Isn’t it weird – when we hit someone, abuse someone, then no one creates such a panic and here it’s a kiss and everything seems amiss. No Kaushiki, no need to feel small or ashamed – you are no ‘chalu ladki’ – though what is that qualification?
But first, I want to talk about your friend who you trusted. If there is any such thing as chalu, she is the one. Now tell me what does chalu mean? Smart, clever, chaalak? Or extra smart – and not in a nice way – right? Who is that here? She is.
So chalu – that she won your trust, heard your story, took full interest in it and mauka miltey hee went and told your secret to everyone.
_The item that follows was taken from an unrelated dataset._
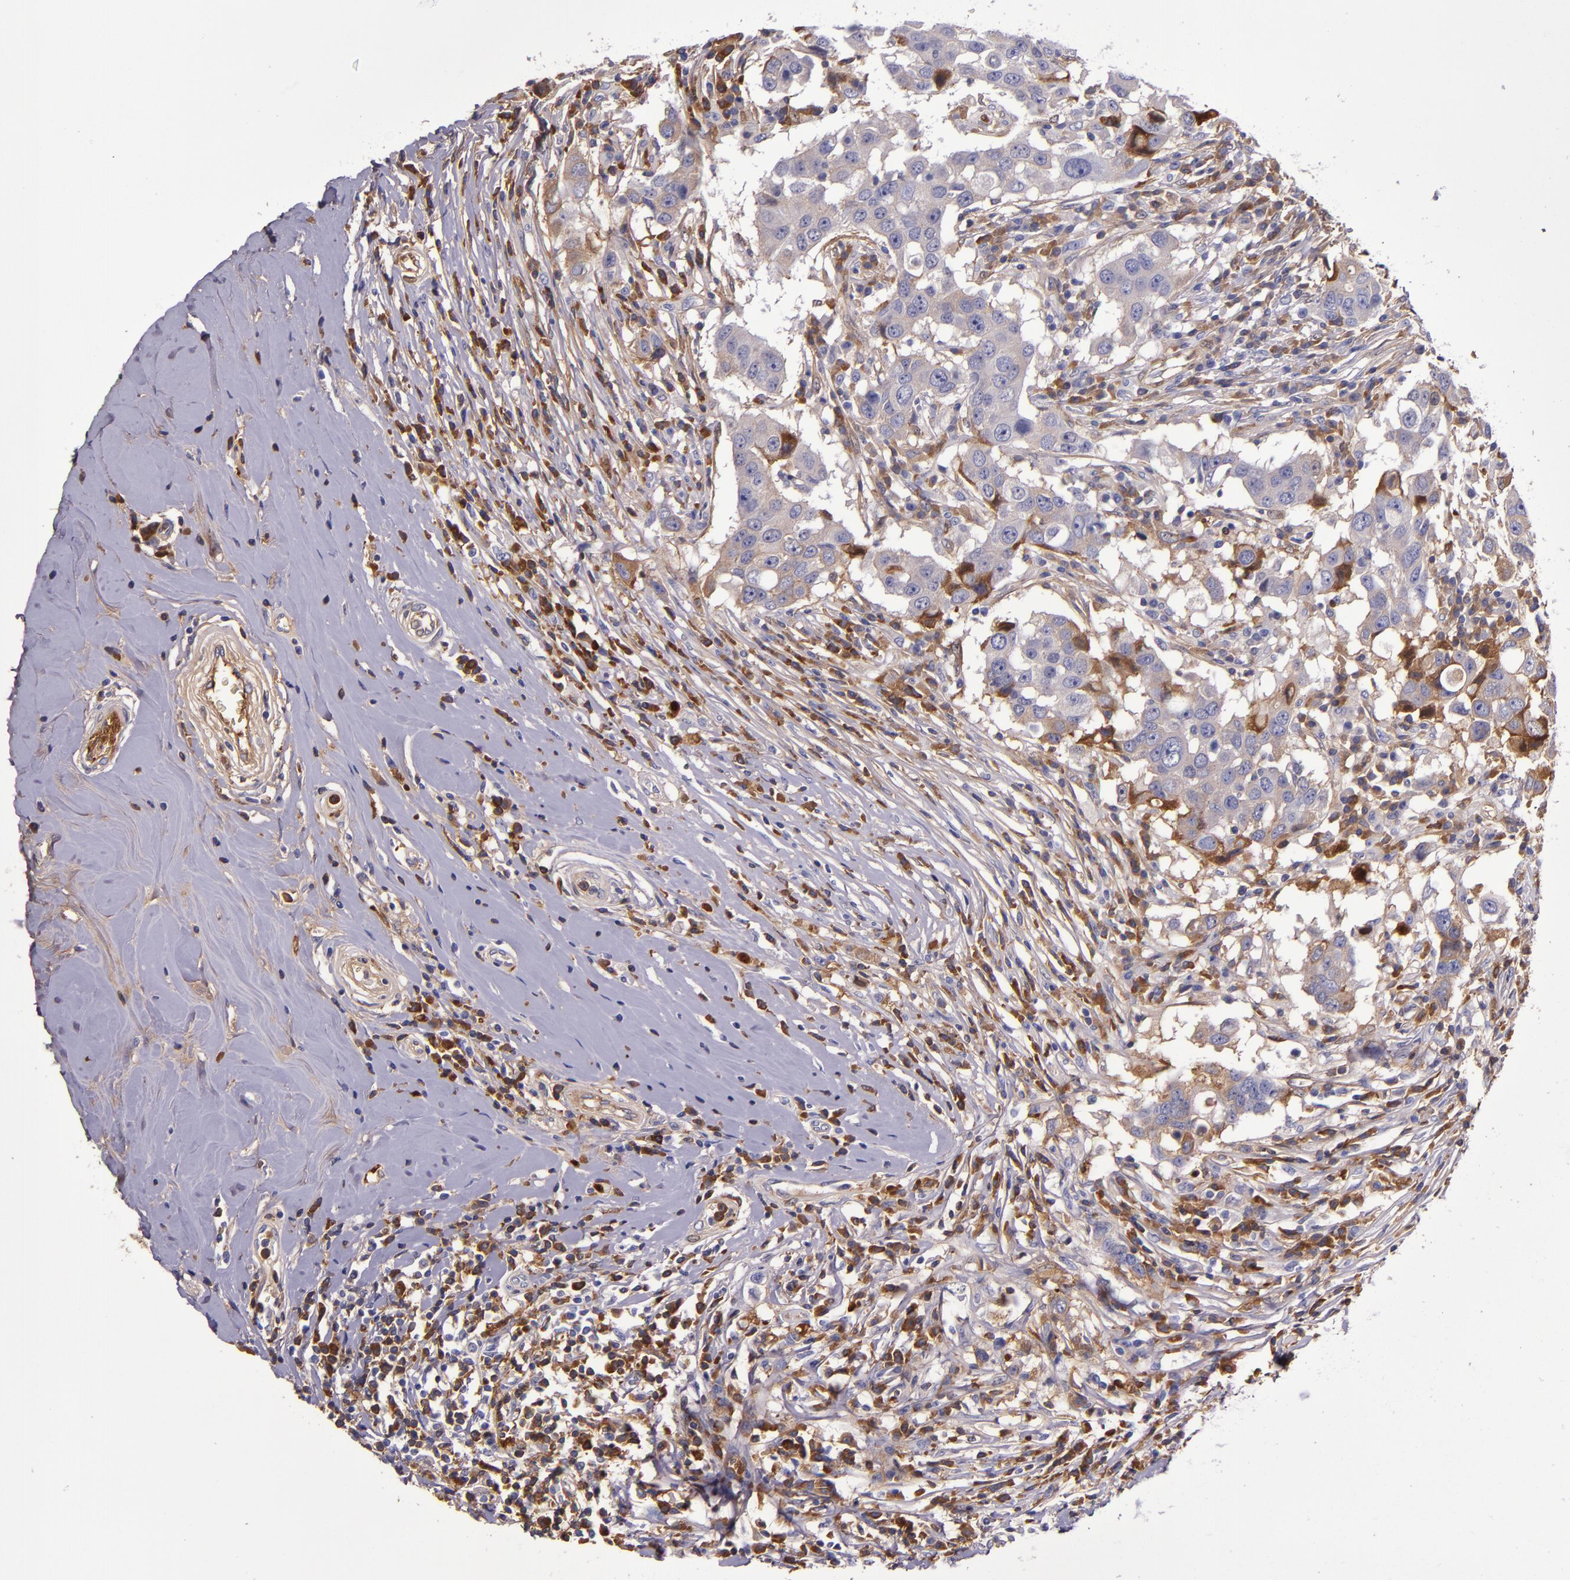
{"staining": {"intensity": "weak", "quantity": "<25%", "location": "cytoplasmic/membranous"}, "tissue": "breast cancer", "cell_type": "Tumor cells", "image_type": "cancer", "snomed": [{"axis": "morphology", "description": "Duct carcinoma"}, {"axis": "topography", "description": "Breast"}], "caption": "Micrograph shows no significant protein staining in tumor cells of breast cancer (intraductal carcinoma).", "gene": "CLEC3B", "patient": {"sex": "female", "age": 27}}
That is too chalu behaviour if you ask me. She used your trust, rather abused it. Very poor show. If there is any chalu business going on, it’s her.
Feeling low, walking tall
So, what are you going to do now? First, call the guy who got kissed – is he also feeling chalu? No na? He is feeling cool... top of the deck.
Ask him if he heard anything. If not, tell him what happened. Apologise to him because you telling the story to your so called friend, has ‘outed’ him in a way too. Who knows how his pals are behaving? Find out and apologise.
Most important – tell him not to behave as if you both did something terrible. Tell him – you are not ashamed but if he behaves like an ashamed cat then it will be very stupid – of him and you.
Kiss keeya to darna kya. Tell him to copy the ‘kauva chale hans ki chaal’ look. And you just do the same. Be cocky, be sure, be firm. Just repeat after me. ‘I haven’t killed anyone, I’ve not let a friend down. I’ve kissed someone because I like him, he likes me and respects me’.
Just be normal, but with an attitude. Anyone says anything – just confidently say, ‘Ask whoever told you, she seems to know more than me’. Someone will say, ‘XX told me’ - who may not even be your ‘friend’. ‘Fine ask them then'. Ek dum, bindass.
Beta Kaushiki, for your confidences. delete that dost who has no respect for you. And beta, learn a lesson – all of you reading this column. Choose your friends wisely.
Gossip lovers and dagabaaz people come in all genders, shapes and sizes.
Beta, you have nothing to be ashamed of – she does, along with others who are gossiping about you and the boy. You didn’t harm anyone – they did. Problem is theirs, not yours, beta Kaushiki.
*To protect the identity, names have been changed and the person/s in the picture is/are models.